## [Work order]
Reproduce the data exactly, leaving nothing out.

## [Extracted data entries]

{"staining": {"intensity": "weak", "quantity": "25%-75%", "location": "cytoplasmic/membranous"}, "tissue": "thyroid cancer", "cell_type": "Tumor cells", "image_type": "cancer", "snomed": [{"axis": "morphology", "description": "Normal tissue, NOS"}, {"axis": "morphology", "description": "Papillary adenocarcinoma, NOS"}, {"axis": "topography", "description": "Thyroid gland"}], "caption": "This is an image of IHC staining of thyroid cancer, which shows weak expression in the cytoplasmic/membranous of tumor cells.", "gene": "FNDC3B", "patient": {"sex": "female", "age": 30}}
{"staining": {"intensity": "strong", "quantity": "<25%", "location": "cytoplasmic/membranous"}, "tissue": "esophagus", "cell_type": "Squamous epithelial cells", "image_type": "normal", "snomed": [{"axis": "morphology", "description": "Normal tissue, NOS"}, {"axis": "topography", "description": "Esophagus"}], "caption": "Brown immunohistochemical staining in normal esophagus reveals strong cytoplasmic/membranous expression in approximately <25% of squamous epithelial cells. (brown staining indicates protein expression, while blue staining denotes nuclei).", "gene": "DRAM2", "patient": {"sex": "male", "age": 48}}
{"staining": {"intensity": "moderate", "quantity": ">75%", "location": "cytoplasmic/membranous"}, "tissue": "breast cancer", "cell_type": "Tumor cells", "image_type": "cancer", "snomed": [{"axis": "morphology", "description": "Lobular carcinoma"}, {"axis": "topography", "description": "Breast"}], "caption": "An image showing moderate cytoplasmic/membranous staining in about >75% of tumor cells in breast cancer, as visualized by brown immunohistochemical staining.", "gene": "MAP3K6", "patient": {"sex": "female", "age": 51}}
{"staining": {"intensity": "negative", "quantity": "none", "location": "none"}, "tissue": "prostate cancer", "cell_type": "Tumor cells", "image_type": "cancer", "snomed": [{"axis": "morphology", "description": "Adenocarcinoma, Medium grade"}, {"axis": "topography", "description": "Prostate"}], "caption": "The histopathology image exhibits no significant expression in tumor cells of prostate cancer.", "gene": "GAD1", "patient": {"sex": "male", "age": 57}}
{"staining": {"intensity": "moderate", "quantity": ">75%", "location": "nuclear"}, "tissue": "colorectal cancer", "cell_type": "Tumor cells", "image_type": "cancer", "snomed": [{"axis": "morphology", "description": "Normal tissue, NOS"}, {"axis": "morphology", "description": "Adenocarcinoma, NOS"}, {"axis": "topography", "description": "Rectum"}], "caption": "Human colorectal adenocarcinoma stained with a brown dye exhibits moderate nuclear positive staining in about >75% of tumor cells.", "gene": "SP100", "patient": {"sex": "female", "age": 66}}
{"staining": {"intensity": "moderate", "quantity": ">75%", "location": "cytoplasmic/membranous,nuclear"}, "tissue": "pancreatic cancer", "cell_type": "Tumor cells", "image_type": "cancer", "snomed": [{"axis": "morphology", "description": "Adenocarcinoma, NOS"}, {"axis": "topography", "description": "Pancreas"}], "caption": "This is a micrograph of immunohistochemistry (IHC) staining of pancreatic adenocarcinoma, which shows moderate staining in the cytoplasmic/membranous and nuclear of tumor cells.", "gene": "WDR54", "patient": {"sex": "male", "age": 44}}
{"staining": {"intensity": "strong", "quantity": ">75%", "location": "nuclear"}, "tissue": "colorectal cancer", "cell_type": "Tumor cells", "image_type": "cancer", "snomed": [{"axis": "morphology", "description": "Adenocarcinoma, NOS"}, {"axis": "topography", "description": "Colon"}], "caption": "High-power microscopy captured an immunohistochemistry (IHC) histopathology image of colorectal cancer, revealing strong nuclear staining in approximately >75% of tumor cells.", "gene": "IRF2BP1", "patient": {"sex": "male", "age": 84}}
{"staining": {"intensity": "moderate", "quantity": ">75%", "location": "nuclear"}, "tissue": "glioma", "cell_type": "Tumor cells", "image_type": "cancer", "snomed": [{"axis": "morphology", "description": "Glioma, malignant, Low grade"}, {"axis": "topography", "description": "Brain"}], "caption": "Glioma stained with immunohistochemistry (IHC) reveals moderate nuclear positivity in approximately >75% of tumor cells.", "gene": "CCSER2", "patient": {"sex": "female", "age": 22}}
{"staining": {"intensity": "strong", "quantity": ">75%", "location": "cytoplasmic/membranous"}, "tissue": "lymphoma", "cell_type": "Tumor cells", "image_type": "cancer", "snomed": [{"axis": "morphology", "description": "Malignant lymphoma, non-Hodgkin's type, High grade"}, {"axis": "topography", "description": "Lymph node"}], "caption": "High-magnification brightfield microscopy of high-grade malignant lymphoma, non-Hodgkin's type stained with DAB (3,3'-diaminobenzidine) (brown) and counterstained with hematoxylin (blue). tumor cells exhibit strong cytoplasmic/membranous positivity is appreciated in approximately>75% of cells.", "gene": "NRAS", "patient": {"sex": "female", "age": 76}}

## [Result below]
{"staining": {"intensity": "weak", "quantity": "25%-75%", "location": "cytoplasmic/membranous"}, "tissue": "thyroid cancer", "cell_type": "Tumor cells", "image_type": "cancer", "snomed": [{"axis": "morphology", "description": "Normal tissue, NOS"}, {"axis": "morphology", "description": "Papillary adenocarcinoma, NOS"}, {"axis": "topography", "description": "Thyroid gland"}], "caption": "This is an image of IHC staining of thyroid cancer, which shows weak expression in the cytoplasmic/membranous of tumor cells.", "gene": "FNDC3B", "patient": {"sex": "female", "age": 30}}
{"staining": {"intensity": "strong", "quantity": "<25%", "location": "cytoplasmic/membranous"}, "tissue": "esophagus", "cell_type": "Squamous epithelial cells", "image_type": "normal", "snomed": [{"axis": "morphology", "description": "Normal tissue, NOS"}, {"axis": "topography", "description": "Esophagus"}], "caption": "Brown immunohistochemical staining in normal esophagus reveals strong cytoplasmic/membranous expression in approximately <25% of squamous epithelial cells. (brown staining indicates protein expression, while blue staining denotes nuclei).", "gene": "DRAM2", "patient": {"sex": "male", "age": 48}}
{"staining": {"intensity": "moderate", "quantity": ">75%", "location": "cytoplasmic/membranous"}, "tissue": "breast cancer", "cell_type": "Tumor cells", "image_type": "cancer", "snomed": [{"axis": "morphology", "description": "Lobular carcinoma"}, {"axis": "topography", "description": "Breast"}], "caption": "An image showing moderate cytoplasmic/membranous staining in about >75% of tumor cells in breast cancer, as visualized by brown immunohistochemical staining.", "gene": "MAP3K6", "patient": {"sex": "female", "age": 51}}
{"staining": {"intensity": "negative", "quantity": "none", "location": "none"}, "tissue": "prostate cancer", "cell_type": "Tumor cells", "image_type": "cancer", "snomed": [{"axis": "morphology", "description": "Adenocarcinoma, Medium grade"}, {"axis": "topography", "description": "Prostate"}], "caption": "The histopathology image exhibits no significant expression in tumor cells of prostate cancer.", "gene": "GAD1", "patient": {"sex": "male", "age": 57}}
{"staining": {"intensity": "moderate", "quantity": ">75%", "location": "nuclear"}, "tissue": "colorectal cancer", "cell_type": "Tumor cells", "image_type": "cancer", "snomed": [{"axis": "morphology", "description": "Normal tissue, NOS"}, {"axis": "morphology", "description": "Adenocarcinoma, NOS"}, {"axis": "topography", "description": "Rectum"}], "caption": "Human colorectal adenocarcinoma stained with a brown dye exhibits moderate nuclear positive staining in about >75% of tumor cells.", "gene": "SP100", "patient": {"sex": "female", "age": 66}}
{"staining": {"intensity": "moderate", "quantity": ">75%", "location": "cytoplasmic/membranous,nuclear"}, "tissue": "pancreatic cancer", "cell_type": "Tumor cells", "image_type": "cancer", "snomed": [{"axis": "morphology", "description": "Adenocarcinoma, NOS"}, {"axis": "topography", "description": "Pancreas"}], "caption": "This is a micrograph of immunohistochemistry (IHC) staining of pancreatic adenocarcinoma, which shows moderate staining in the cytoplasmic/membranous and nuclear of tumor cells.", "gene": "WDR54", "patient": {"sex": "male", "age": 44}}
{"staining": {"intensity": "strong", "quantity": ">75%", "location": "nuclear"}, "tissue": "colorectal cancer", "cell_type": "Tumor cells", "image_type": "cancer", "snomed": [{"axis": "morphology", "description": "Adenocarcinoma, NOS"}, {"axis": "topography", "description": "Colon"}], "caption": "High-power microscopy captured an immunohistochemistry (IHC) histopathology image of colorectal cancer, revealing strong nuclear staining in approximately >75% of tumor cells.", "gene": "IRF2BP1", "patient": {"sex": "male", "age": 84}}
{"staining": {"intensity": "moderate", "quantity": ">75%", "location": "nuclear"}, "tissue": "glioma", "cell_type": "Tumor cells", "image_type": "cancer", "snomed": [{"axis": "morphology", "description": "Glioma, malignant, Low grade"}, {"axis": "topography", "description": "Brain"}], "caption": "Glioma stained with immunohistochemistry (IHC) reveals moderate nuclear positivity in approximately >75% of tumor cells.", "gene": "CCSER2", "patient": {"sex": "female", "age": 22}}
{"staining": {"intensity": "strong", "quantity": ">75%", "location": "cytoplasmic/membranous"}, "tissue": "lymphoma", "cell_type": "Tumor cells", "image_type": "cancer", "snomed": [{"axis": "morphology", "description": "Malignant lymphoma, non-Hodgkin's type, High grade"}, {"axis": "topography", "description": "Lymph node"}], "caption": "High-magnification brightfield microscopy of high-grade malignant lymphoma, non-Hodgkin's type stained with DAB (3,3'-diaminobenzidine) (brown) and counterstained with hematoxylin (blue). tumor cells exhibit strong cytoplasmic/membranous positivity is appreciated in approximately>75% of cells.", "gene": "NRAS", "patient": {"sex": "female", "age": 76}}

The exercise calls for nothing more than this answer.